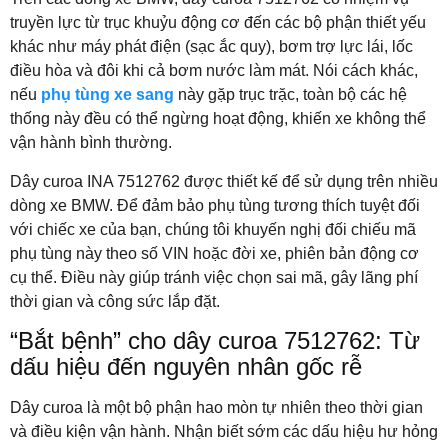
truyền lực từ trục khuỷu động cơ đến các bộ phận thiết yếu
khác như máy phát điện (sạc ắc quy), bơm trợ lực lái, lốc
điều hòa và đôi khi cả bơm nước làm mát. Nói cách khác,
nếu
phụ tùng xe sang
này gặp trục trặc, toàn bộ các hệ
thống này đều có thể ngừng hoạt động, khiến xe không thể
vận hành bình thường.
Dây curoa INA 7512762 được thiết kế để sử dụng trên nhiều
dòng xe BMW. Để đảm bảo phụ tùng tương thích tuyệt đối
với chiếc xe của bạn, chúng tôi khuyến nghị đối chiếu mã
phụ tùng này theo số VIN hoặc đời xe, phiên bản động cơ
cụ thể. Điều này giúp tránh việc chọn sai mã, gây lãng phí
thời gian và công sức lắp đặt.
“Bắt bệnh” cho dây curoa 7512762: Từ
dấu hiệu đến nguyên nhân gốc rễ
Dây curoa là một bộ phận hao mòn tự nhiên theo thời gian
và điều kiện vận hành. Nhận biết sớm các dấu hiệu hư hỏng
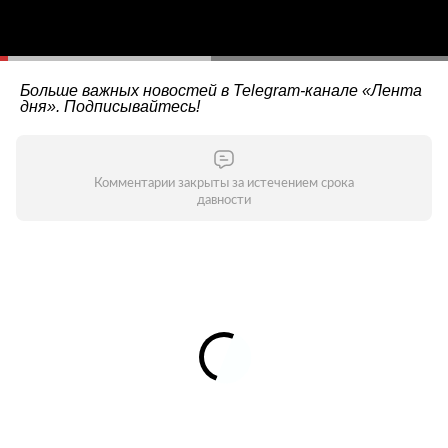
Больше важных новостей в Telegram-канале
«Лента
дня»
. Подписывайтесь!
Комментарии закрыты за истечением срока
давности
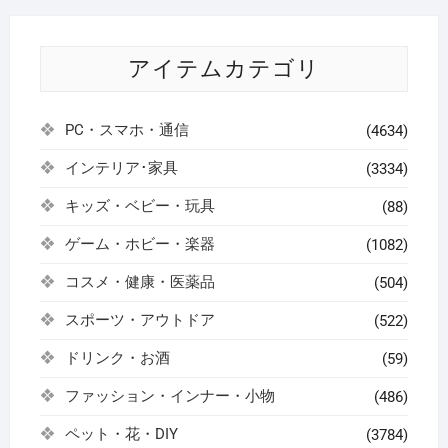
アイテムカテゴリ
PC・スマホ・通信
(4634)
インテリア･家具
(3334)
キッズ・ベビー・玩具
(88)
ゲーム・ホビー・楽器
(1082)
コスメ・健康・医薬品
(504)
スポーツ・アウトドア
(522)
ドリンク・お酒
(59)
ファッション・インナー・小物
(486)
ペット・花・DIY
(3784)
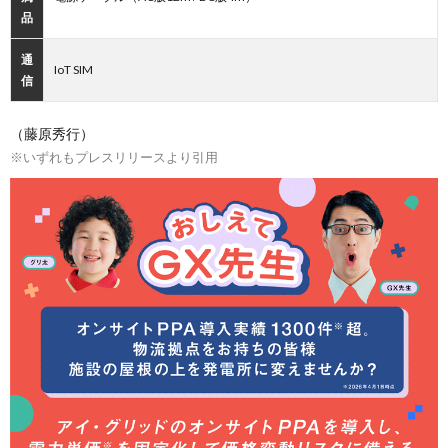
品
通
IoT SIM
信
（藤原秀行）
※いずれもプレスリリースより引用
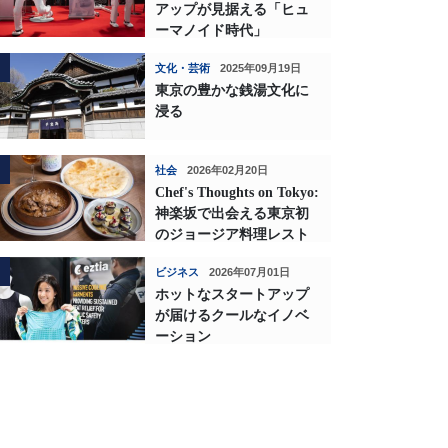
アップが見据える「ヒュ
ーマノイド時代」
文化・芸術
2025年09月19日
東京の豊かな銭湯文化に
浸る
社会
2026年02月20日
Chef's Thoughts on Tokyo:
神楽坂で出会える東京初
のジョージア料理レスト
ランの深い味わい
ビジネス
2026年07月01日
ホットなスタートアップ
が届けるクールなイノベ
ーション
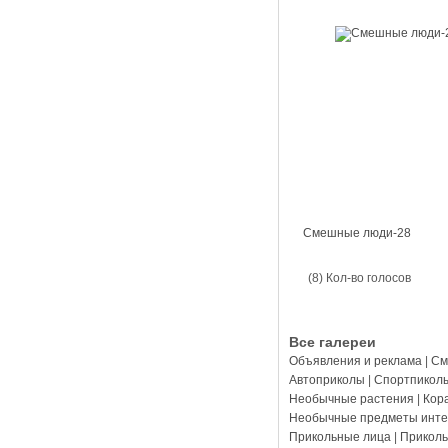
Смешные люди-28
(8) Кол-во голосов
Все галереи
Объявления и реклама
|
См
Автоприколы
|
Спортпикол
Необычные растения
|
Кор
Необычные предметы инте
Прикольные лица
|
Прикол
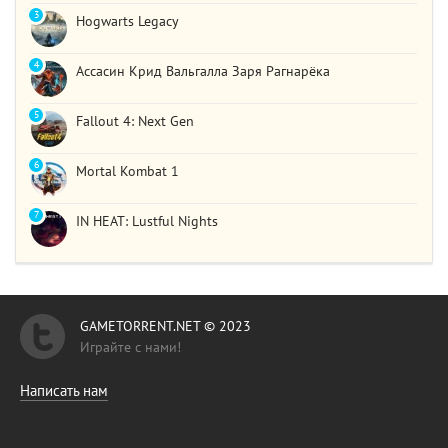
3
Hogwarts Legacy
4
Ассасин Крид Вальгалла Заря Рагнарёка
5
Fallout 4: Next Gen
6
Mortal Kombat 1
7
IN HEAT: Lustful Nights
GAMETORRENT.NET © 2023
Играйте с нами!
Написать нам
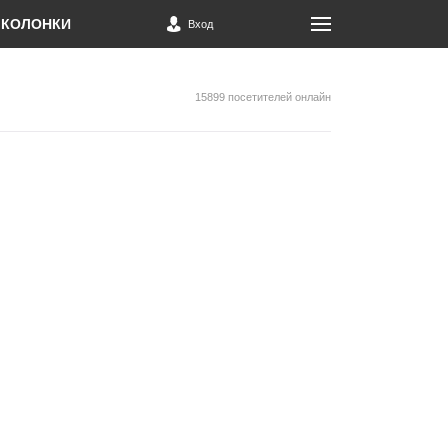
КОЛОНКИ
Вход
15899 посетителей онлайн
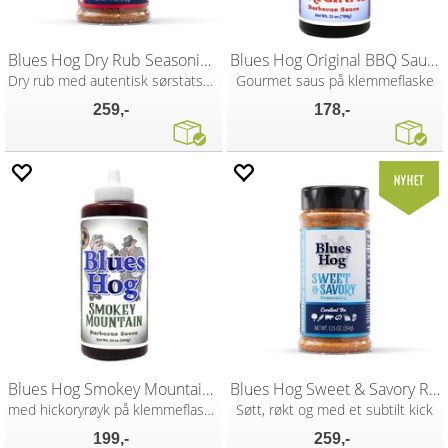
Blues Hog Dry Rub Seasoning 312g
Blues Hog Original BBQ Sauce 709g
Dry rub med autentisk sørstatskarakter
Gourmet saus på klemmeflaske
259,-
178,-
Blues Hog Smokey Mountain Sauce 680g
Blues Hog Sweet & Savory Rub 354g
med hickoryrøyk på klemmeflaske
Søtt, røkt og med et subtilt kick
199,-
259,-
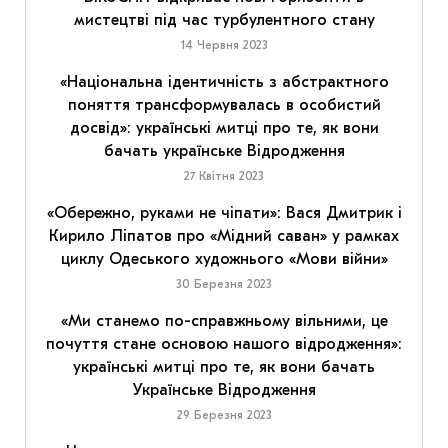
мистецтві під час турбулентного стану
14 Червня 2023
«Національна ідентичність з абстрактного
поняття трансформувалась в особистий
досвід»: українські митці про те, як вони
бачать українське Відродження
27 Квітня 2023
«Обережно, руками не чіпати»: Вася Дмитрик і
Кирило Ліпатов про «Мідний саван» у рамках
циклу Одеського художнього «Мови війни»
30 Березня 2023
«Ми станемо по-справжньому вільними, це
почуття стане основою нашого відродження»:
українські митці про те, як вони бачать
Українське Відродження
29 Березня 2023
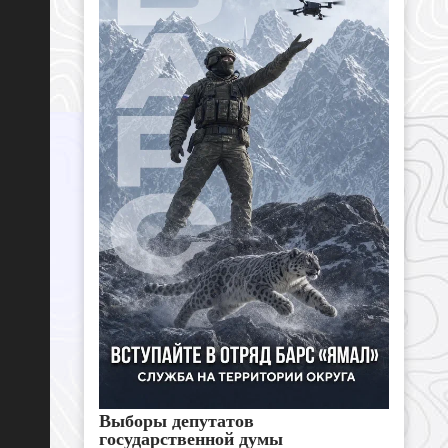
Выборы депутатов
государственной думы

_ _ _ _ _

What the exercise asks
Please pull out every line of text read from the data above, word for word and in the same order, and leave the pictures out of your answer.

The completed task
truyền lực từ trục khuỷu động cơ đến các bộ phận thiết yếu
khác như máy phát điện (sạc ắc quy), bơm trợ lực lái, lốc
điều hòa và đôi khi cả bơm nước làm mát. Nói cách khác,
nếu
phụ tùng xe sang
này gặp trục trặc, toàn bộ các hệ
thống này đều có thể ngừng hoạt động, khiến xe không thể
vận hành bình thường.
Dây curoa INA 7512762 được thiết kế để sử dụng trên nhiều
dòng xe BMW. Để đảm bảo phụ tùng tương thích tuyệt đối
với chiếc xe của bạn, chúng tôi khuyến nghị đối chiếu mã
phụ tùng này theo số VIN hoặc đời xe, phiên bản động cơ
cụ thể. Điều này giúp tránh việc chọn sai mã, gây lãng phí
thời gian và công sức lắp đặt.
“Bắt bệnh” cho dây curoa 7512762: Từ
dấu hiệu đến nguyên nhân gốc rễ
Dây curoa là một bộ phận hao mòn tự nhiên theo thời gian
và điều kiện vận hành. Nhận biết sớm các dấu hiệu hư hỏng
Больше важных новостей в Telegram-канале
«Лента
дня»
. Подписывайтесь!
Комментарии закрыты за истечением срока
давности
アイテムカテゴリ
PC・スマホ・通信
(4634)
インテリア･家具
(3334)
キッズ・ベビー・玩具
(88)
ゲーム・ホビー・楽器
(1082)
コスメ・健康・医薬品
(504)
スポーツ・アウトドア
(522)
ドリンク・お酒
(59)
ファッション・インナー・小物
(486)
ペット・花・DIY
(3784)
品
通
IoT SIM
信
（藤原秀行）
※いずれもプレスリリースより引用
アップが見据える「ヒュ
ーマノイド時代」
文化・芸術
2025年09月19日
東京の豊かな銭湯文化に
浸る
社会
2026年02月20日
Chef's Thoughts on Tokyo:
神楽坂で出会える東京初
のジョージア料理レスト
ランの深い味わい
ビジネス
2026年07月01日
ホットなスタートアップ
が届けるクールなイノベ
ーション
Смешные люди-28
(8) Кол-во голосов
Все галереи
Объявления и реклама
|
См
Автоприколы
|
Спортпикол
Необычные растения
|
Кор
Необычные предметы инте
Прикольные лица
|
Прикол
3
Hogwarts Legacy
4
Ассасин Крид Вальгалла Заря Рагнарёка
5
Fallout 4: Next Gen
6
Mortal Kombat 1
7
IN HEAT: Lustful Nights
GAMETORRENT.NET © 2023
Играйте с нами!
Написать нам
КОЛОНКИ
Вход
15899 посетителей онлайн
Blues Hog Dry Rub Seasoning 312g
Blues Hog Original BBQ Sauce 709g
Dry rub med autentisk sørstatskarakter
Gourmet saus på klemmeflaske
259,-
178,-
Blues Hog Smokey Mountain Sauce 680g
Blues Hog Sweet & Savory Rub 354g
med hickoryrøyk på klemmeflaske
Søtt, røkt og med et subtilt kick
199,-
259,-
мистецтві під час турбулентного стану
14 Червня 2023
«Національна ідентичність з абстрактного
поняття трансформувалась в особистий
досвід»: українські митці про те, як вони
бачать українське Відродження
27 Квітня 2023
«Обережно, руками не чіпати»: Вася Дмитрик і
Кирило Ліпатов про «Мідний саван» у рамках
циклу Одеського художнього «Мови війни»
30 Березня 2023
«Ми станемо по-справжньому вільними, це
почуття стане основою нашого відродження»:
українські митці про те, як вони бачать
Українське Відродження
29 Березня 2023
Выборы депутатов
государственной думы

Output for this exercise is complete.